*** Begin section ***
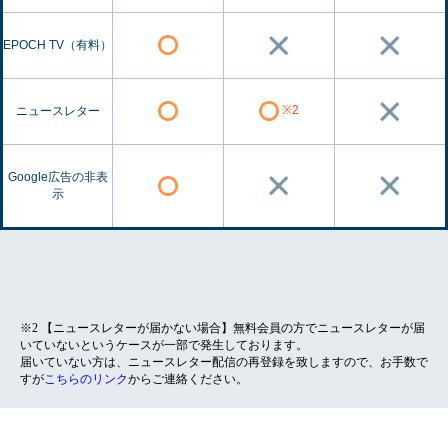
EPOCH TV（有料）
※2
ニュースレター
Google広告の非表
示
※2 【ニュースレターが届かない場合】無料会員の方でニュースレターが届
いていないというケースが一部で発生しております。
届いていない方は、ニュースレター配信の再登録を致しますので、お手数で
すが
こちらのリンク
からご連絡ください。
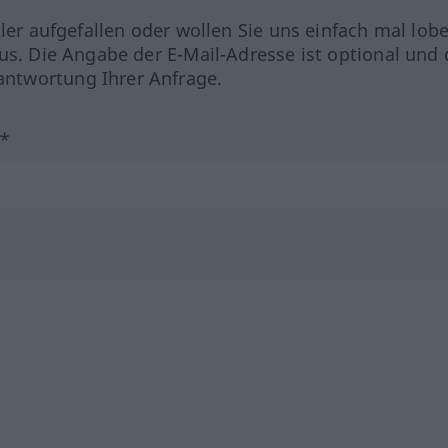
hler aufgefallen oder wollen Sie uns einfach mal lob
us. Die Angabe der E-Mail-Adresse ist optional und 
ntwortung Ihrer Anfrage.
?*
*** End section ***
[AIM OF THE EXERCISE] A word-for-word copy of all the data is required, minus the pictures.

[SOLUTION FOR THIS TASK]
EPOCH TV（有料）
※2
ニュースレター
Google広告の非表
示
※2 【ニュースレターが届かない場合】無料会員の方でニュースレターが届
いていないというケースが一部で発生しております。
届いていない方は、ニュースレター配信の再登録を致しますので、お手数で
すが
こちらのリンク
からご連絡ください。
hler aufgefallen oder wollen Sie uns einfach mal lob
us. Die Angabe der E-Mail-Adresse ist optional und 
ntwortung Ihrer Anfrage.
?*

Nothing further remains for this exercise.